● **Assignment**
Reproduce the entries shown below only from the line with "mouse_move(713, 395)" down to the line with "drag(562, 392, 561, 362)", keeping both end lines and copying each one exactly.

● **Data records**
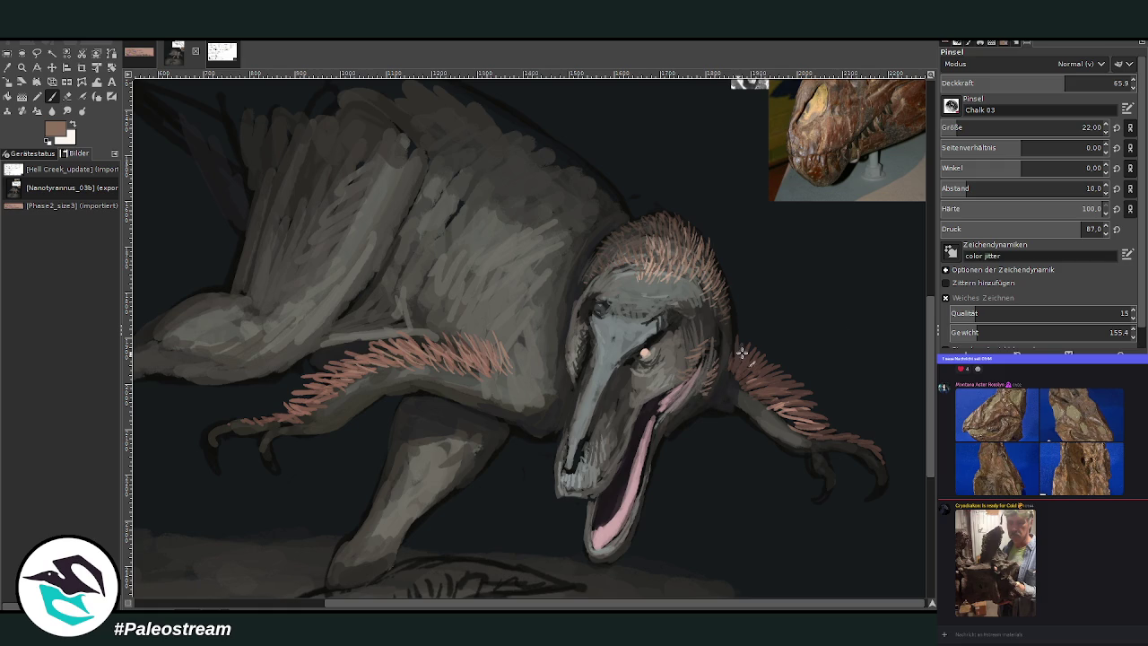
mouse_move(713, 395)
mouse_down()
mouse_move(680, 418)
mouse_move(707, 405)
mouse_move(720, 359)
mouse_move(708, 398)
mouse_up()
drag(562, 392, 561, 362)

---

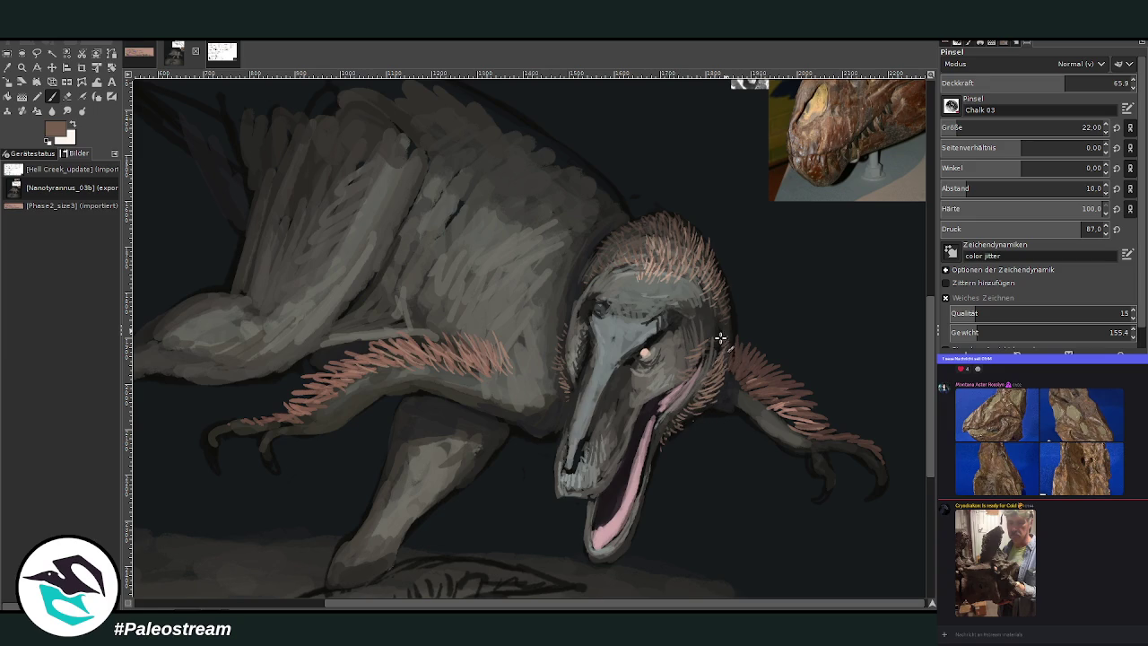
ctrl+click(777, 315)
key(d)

● **Response box**
mouse_move(713, 395)
mouse_down()
mouse_move(680, 418)
mouse_move(707, 405)
mouse_move(720, 359)
mouse_move(708, 398)
mouse_up()
drag(562, 392, 561, 362)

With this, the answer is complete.